ACAA1's role in lipid β-oxidation and TCA cycle substrate provision positions it as a key player in metabolic disorders. Antibody-based techniques can contribute to this research through:

• Expression profiling: Quantifying ACAA1 protein levels across patient cohorts with metabolic disorders versus controls

• Tissue distribution analysis: Mapping changes in ACAA1 expression across tissues in disease models using immunohistochemistry

• Post-translational modification detection: Developing and applying modification-specific antibodies to detect regulatory changes in ACAA1 under pathological conditions

• Protein-protein interaction studies: Using co-immunoprecipitation with ACAA1 antibodies to identify novel interaction partners in health and disease

• Therapeutic response monitoring: Measuring ACAA1 expression changes following pharmacological interventions targeting metabolic pathways

When designing such studies, researchers should consider tissue-specific expression patterns, with particular attention to liver tissue where ACAA1 is most abundantly expressed .

How can ACAA1 genetic variants be effectively studied in relation to phenotypic outcomes?

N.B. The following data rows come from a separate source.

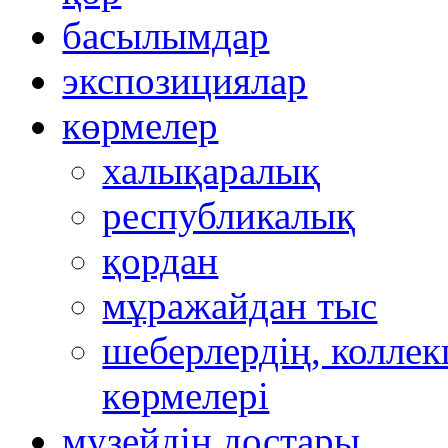
басылымдар
экспозициялар
көрмелер
халықаралық
республикалық
қордан
мұражайдан тыс
шеберлердің, коллек
көрмелері
музейдің достары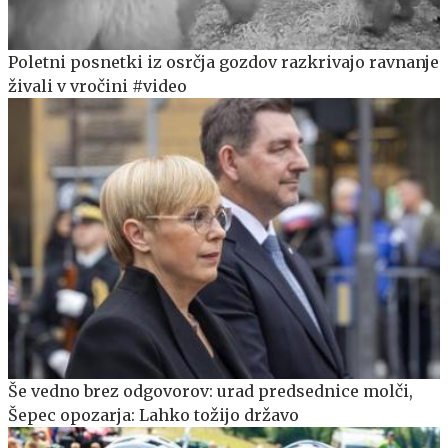
Poletni posnetki iz osrčja gozdov razkrivajo ravnanje
živali v vročini #video
Še vedno brez odgovorov: urad predsednice molči,
Šepec opozarja: Lahko tožijo državo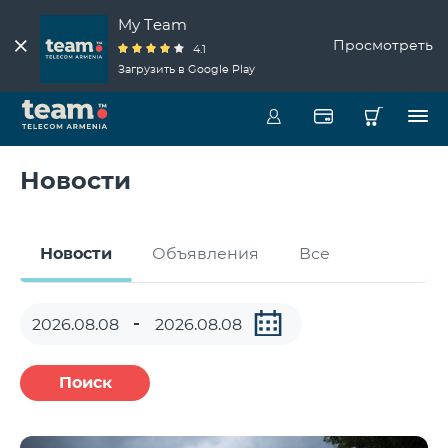
My Team
Просмотреть
4.1
Загрузить в Google Play
Новости
Новости
Объявления
Все
Поиск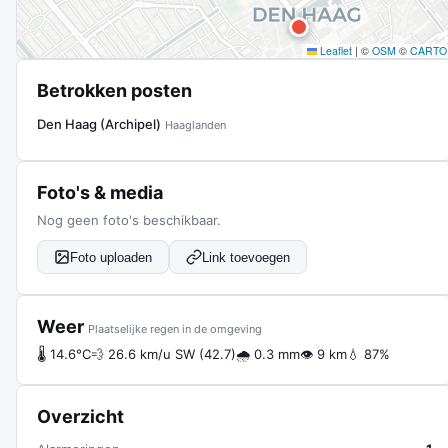
Leaflet
|
©
OSM
©
CARTO
Betrokken posten
Den Haag (Archipel)
Haaglanden
Foto's & media
Nog geen foto's beschikbaar.
Foto uploaden
Link toevoegen
Weer
Plaatselijke regen in de omgeving
🌡 14.6°C
💨 26.6 km/u SW (42.7)
🌧 0.3 mm
👁 9 km
💧 87%
Overzicht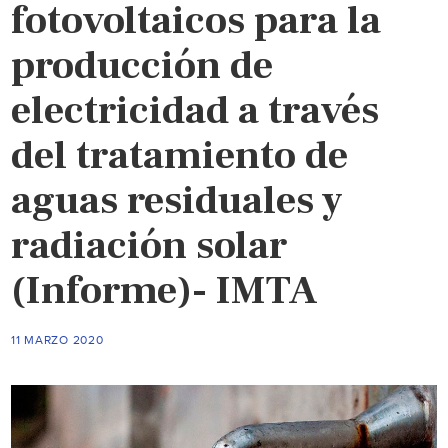
fotovoltaicos para la
producción de
electricidad a través
del tratamiento de
aguas residuales y
radiación solar
(Informe)- IMTA
11 MARZO 2020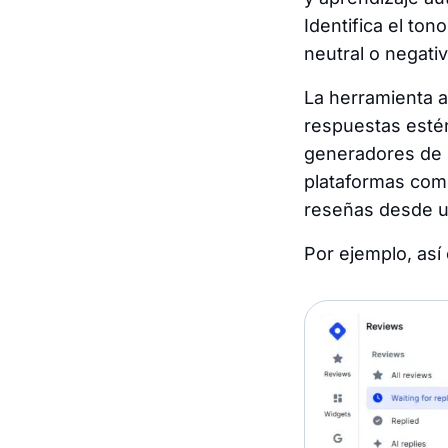
Identifica el ton
neutral o negati
La herramienta ap
respuestas estén
generadores de 
plataformas como
reseñas desde un
Por ejemplo, así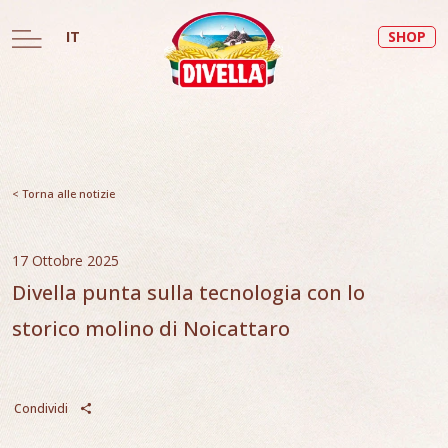
IT
SHOP
< Torna alle notizie
17 Ottobre 2025
Divella punta sulla tecnologia con lo
storico molino di Noicattaro
Condividi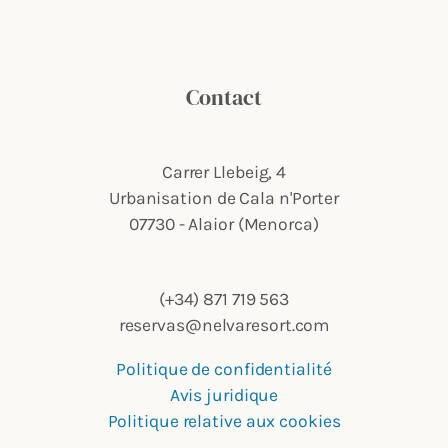
Contact
Carrer Llebeig, 4
Urbanisation de Cala n'Porter
07730 - Alaior (Menorca)
(+34) 871 719 563
reservas@nelvaresort.com
Politique de confidentialité
Avis juridique
Politique relative aux cookies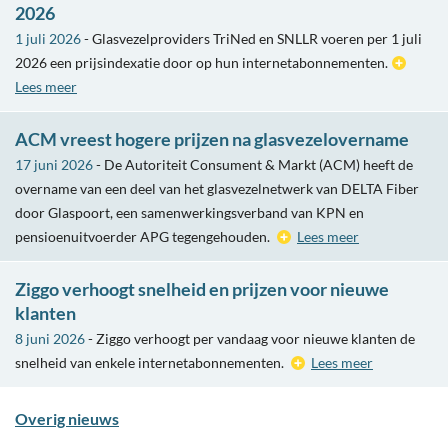
2026
1 juli 2026
- Glasvezelproviders TriNed en SNLLR voeren per 1 juli
2026 een prijsindexatie door op hun internetabonnementen.
Lees meer
ACM vreest hogere prijzen na glasvezelovername
17 juni 2026
- De Autoriteit Consument & Markt (ACM) heeft de
overname van een deel van het glasvezelnetwerk van DELTA Fiber
door Glaspoort, een samenwerkingsverband van KPN en
pensioenuitvoerder APG tegengehouden.
Lees meer
Ziggo verhoogt snelheid en prijzen voor nieuwe
klanten
8 juni 2026
- Ziggo verhoogt per vandaag voor nieuwe klanten de
snelheid van enkele internetabonnementen.
Lees meer
Overig nieuws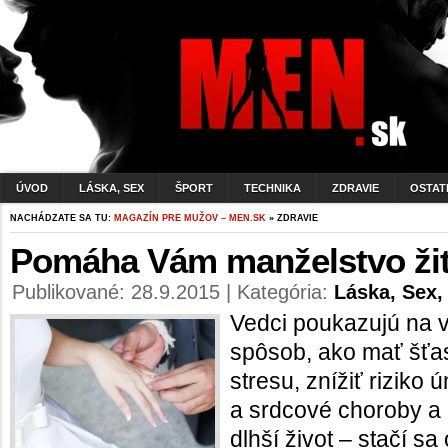
ÚVOD
LÁSKA, SEX
ŠPORT
TECHNIKA
ZDRAVIE
OSTAT
NACHÁDZATE SA TU:
MAGAZÍN PRE MUŽOV – MEN.SK
» ZDRAVIE
Pomáha Vám manželstvo žiť
Publikované: 28.9.2015 | Kategória:
Láska, Sex,
Vedci poukazujú na 
spôsob, ako mať šťas
stresu, znížiť riziko 
a srdcové choroby a 
dlhší život – stačí s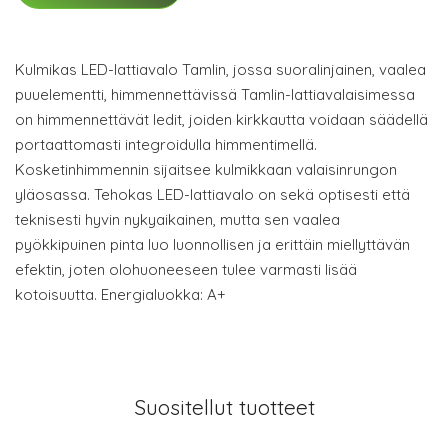
Kulmikas LED-lattiavalo Tamlin, jossa suoralinjainen, vaalea
puuelementti, himmennettävissä Tamlin-lattiavalaisimessa
on himmennettävät ledit, joiden kirkkautta voidaan säädellä
portaattomasti integroidulla himmentimellä.
Kosketinhimmennin sijaitsee kulmikkaan valaisinrungon
yläosassa. Tehokas LED-lattiavalo on sekä optisesti että
teknisesti hyvin nykyaikainen, mutta sen vaalea
pyökkipuinen pinta luo luonnollisen ja erittäin miellyttävän
efektin, joten olohuoneeseen tulee varmasti lisää
kotoisuutta. Energialuokka: A+
Suositellut tuotteet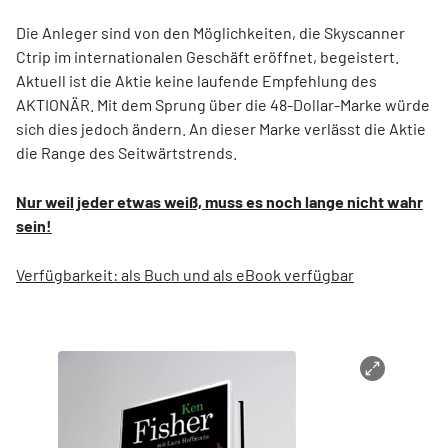
Die Anleger sind von den Möglichkeiten, die Skyscanner
Ctrip im internationalen Geschäft eröffnet, begeistert.
Aktuell ist die Aktie keine laufende Empfehlung des
AKTIONÄR. Mit dem Sprung über die 48-Dollar-Marke würde
sich dies jedoch ändern. An dieser Marke verlässt die Aktie
die Range des Seitwärtstrends.
Nur weil jeder etwas weiß, muss es noch lange nicht wahr
sein!
Verfügbarkeit: als Buch und als eBook verfügbar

The study of ACAA1 genetic variants in relation to phenotypes requires:

• Comprehensive SNP identification: Beyond the four documented SNPs (rs343060194, rs319197012, rs333279910, rs322138947) , expanded sequencing efforts may reveal additional variants

• Functional characterization:

  • Synonymous mutations (as observed in exonic sites g.48810 A>G, g.55035 T>C, g.55088 C>T) may still affect mRNA stability or translation efficiency

  • Intronic mutations (e.g., g.51546 T>C) may influence splicing patterns

• Association analysis:

  • Genotype-phenotype correlations require appropriate statistical methodologies

  • Haplotype analysis may provide stronger associations than individual SNPs

  • Strong linkage disequilibrium between variants (e.g., between g.55035 T>C and g.55088 C>T with r² > 0.8) should be considered in association studies

• Population stratification:

  • Consider genetic background differences when interpreting associations

  • Calculate population genetic parameters (He, Ho, PIC) to characterize study populations

• Functional validation:

  • Expression quantitative trait loci (eQTL) analysis to link variants to expression levels

  • In vitro enzymatic activity assays to assess functional consequences

  • Animal models with specific genetic variants to evaluate phenotypic impacts

These approaches can elucidate the molecular mechanisms underlying ACAA1 variant associations with metabolic traits or disease susceptibility.

What considerations are important when studying ACAA1 in the context of peroxisomal disorders?

When investigating ACAA1 in peroxisomal disorders:

• Subcellular localization verification:

  • Co-localization studies with established peroxisomal markers

  • Subcellular fractionation followed by Western blotting

  • Electron microscopy with immunogold labeling for high-resolution localization

• Functional assays:

  • Measurement of thiolase activity in patient samples

  • Analysis of very long-chain fatty acid (VLCFA) accumulation

  • Assessment of peroxisomal β-oxidation pathway functionality

• Interaction studies:

  • Investigation of ACAA1 interactions with other peroxisomal proteins

  • Analysis of import machinery functionality in disease states

  • Evaluation of peroxisomal targeting sequence recognition

• Tissue-specific effects:

  • Comprehensive analysis across multiple tissues, with emphasis on liver where ACAA1 is highly expressed

  • Developmental considerations given the age-dependent expression patterns observed in some tissues

• Therapeutic monitoring:

  • Using ACAA1 antibodies to evaluate protein expression changes following experimental therapies

  • Correlation of ACAA1 levels with clinical biomarkers of peroxisomal function

These approaches provide a comprehensive framework for investigating ACAA1's role in peroxisomal disorders and potential therapeutic interventions.